Other cell types, such as bone marrow mesenchymal stem cells [77–81], adipose derived mesenchymal stem cells [82–84], CD133+ cells [85–87], pericytes/mesoangioblasts [88, 89], and side population cells [90, 91], were described as being able to participate in myotube formation as well as replenishing the satellite pool. These cells are not initially committed to muscle and may not express the classical satellite cell marker, Pax7. However, they are capable of contributing to muscle regeneration when fusing with myogenic cells and, additionally, they may be able to turn into Pax7 expressing cells originating new SCs, which is a fact that may strongly contribute to the heterogeneity observed in this population. It is also important to notice that evidence has been found that myogenic cells are formed by fusion [78, 92–94] or transdifferentiation, in which cells develop into intrinsically myogenic ones [95–97], and the heterogeneity would rise by the contribution of both cells that participate in the fusion process or by one cell initially not committed to muscle becoming myogenic. Furthermore, other cell types may be involved in assisting muscle regeneration sending signals that direct differentiation of SCs, such as fibro/adipogenic precursors [98–100]. It is clear then that whether one cell type turns into muscle by fusion or transdifferentiation or that the precursor itself receives signals that direct their proliferation and differentiation, the final outcome is that all these factors contribute to the myogenic population being heterogeneous.
5. Satellite Cells Can Undergo Multilineage Differentiation
Besides their myogenic potential, it has been described in the literature that these cells can undergo osteogenic and adipogenic differentiation, for example. This highlights their properties as a stem cell that is able to differentiate within the mesenchymal lineage [101–104].

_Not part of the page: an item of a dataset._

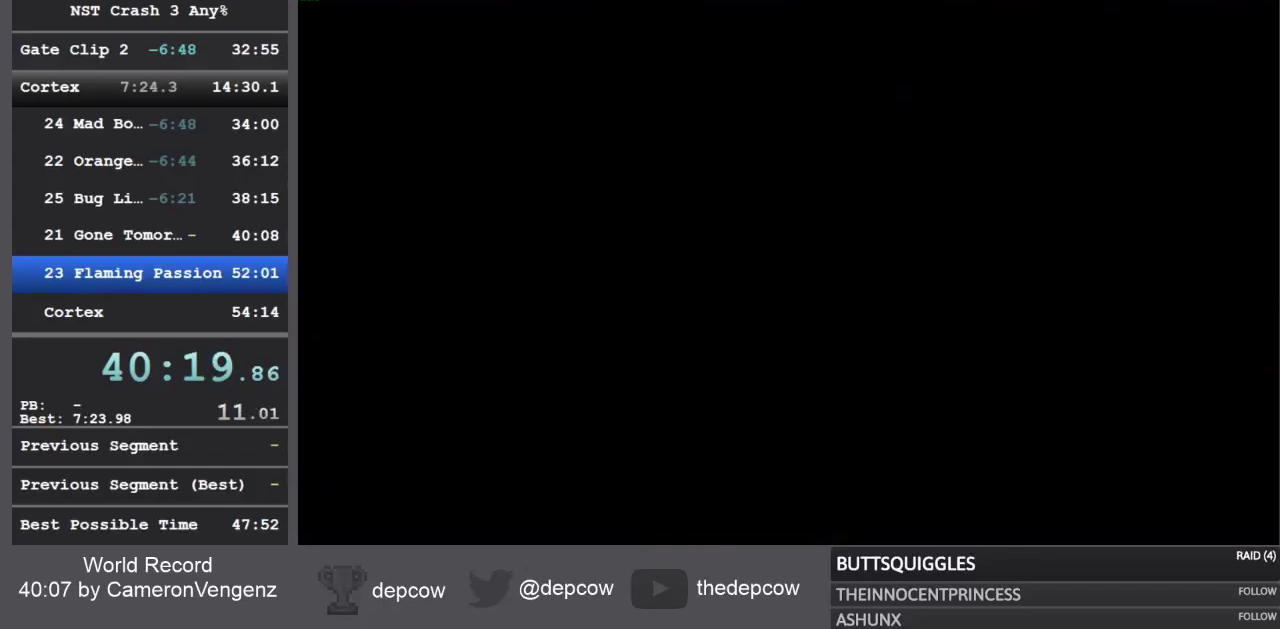
{"buttons": [], "left_stick": "center", "right_stick": "center", "events": []}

Studies in rat showed that the heterogeneity in the proliferation rate correlates with the differentiation potential, with high proliferative clones being able to differentiate into adipocytes [105]. Morphological heterogeneity was also related to distinct potential, with thick cells also being able to undergo osteogenic differentiation [63]. Heterogeneity also in the CD34 expression was correlated with distinct potential to go through the adipogenic pathway, and only cells that expressed this marker were able to undergo adipogenic differentiation [106].

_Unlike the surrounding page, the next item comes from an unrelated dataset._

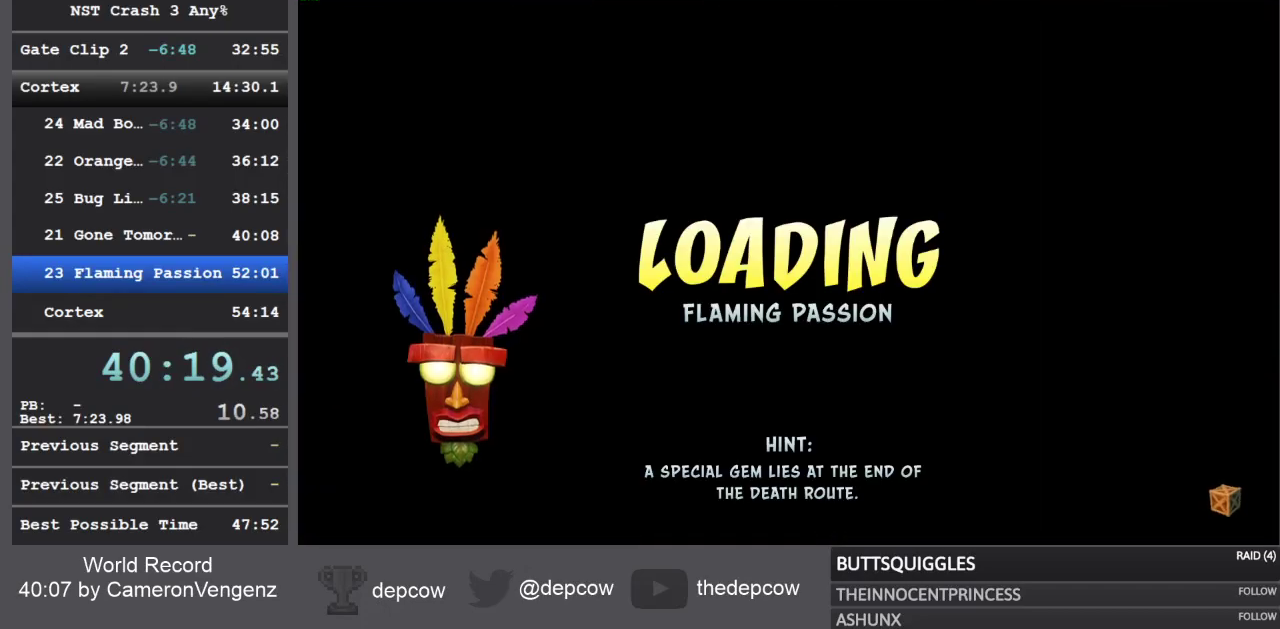
{"buttons": [], "left_stick": "center", "right_stick": "center", "events": []}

Additionally, in aged mice, it was observed that SCs tend to go to the fibrogenic lineage instead of maintaining their myogenic potential, which may contribute to the greater fibrosis observed in old mice [69].

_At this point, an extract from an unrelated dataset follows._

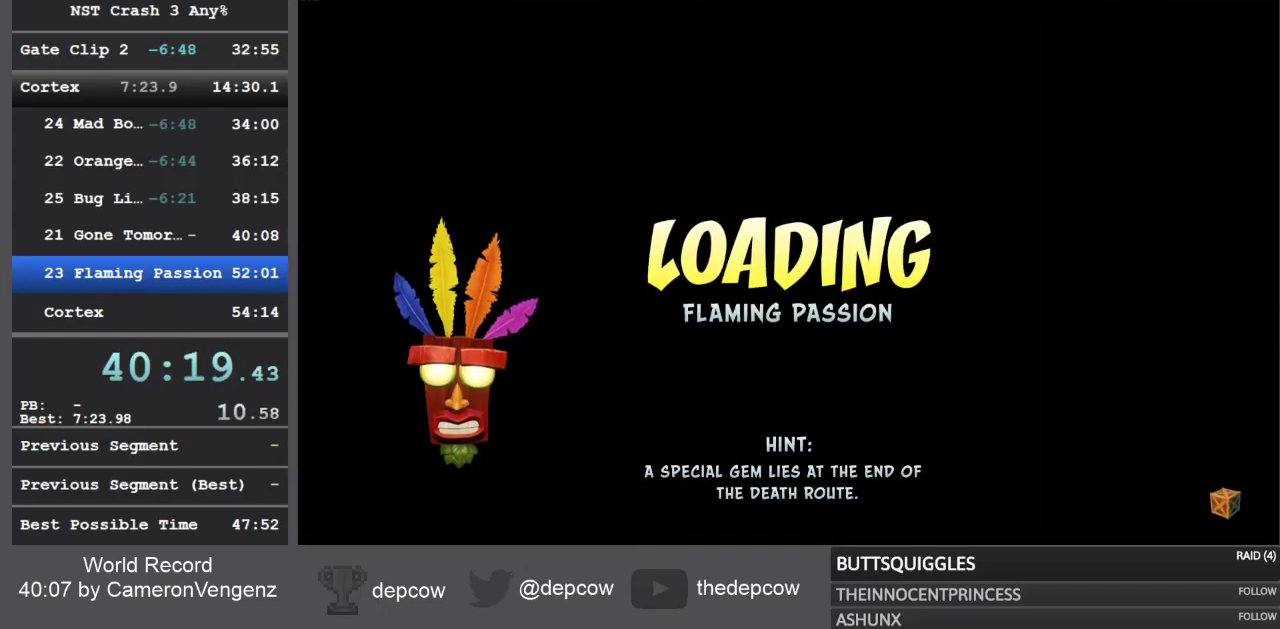
{"buttons": [], "left_stick": "center", "right_stick": "center", "events": []}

6. The Balance between Quiescence and Activation
Skeletal muscle regeneration follows a series of steps that recapitulates the phases of development. First, muscle progenitor cells must exit the state of quiescence and become active and proliferate. Asymmetric divisions are important to provide daughter cells committed to the myogenic program (myoblasts) and also daughter cells that return to quiescent state in order to replenish the stem cell pool. After proliferation, myoblasts differentiate and fuse to form myotubes, which fuse with each other or to a previous fiber to repair it. Finally, the myofibers grow and maturate.
6.1. Quiescence Mechanisms
As other types of adult stem cells, SCs are quiescent until they are activated when there is a muscle injury. Maintenance of quiescence is crucial to preserve the SC pool and it is controlled by different molecular mechanisms, with participation of many genes and regulatory pathways. Microarray studies showed that more than 500 genes are overexpressed in quiescent SCs in comparison with proliferating myoblasts [42]. Negative regulators of cell cycle are among these genes. Despite the fact that all the players and mechanisms of SCs’ homeostasis are not being fully understood, many efforts have been employed in order to depict them (Figure 3).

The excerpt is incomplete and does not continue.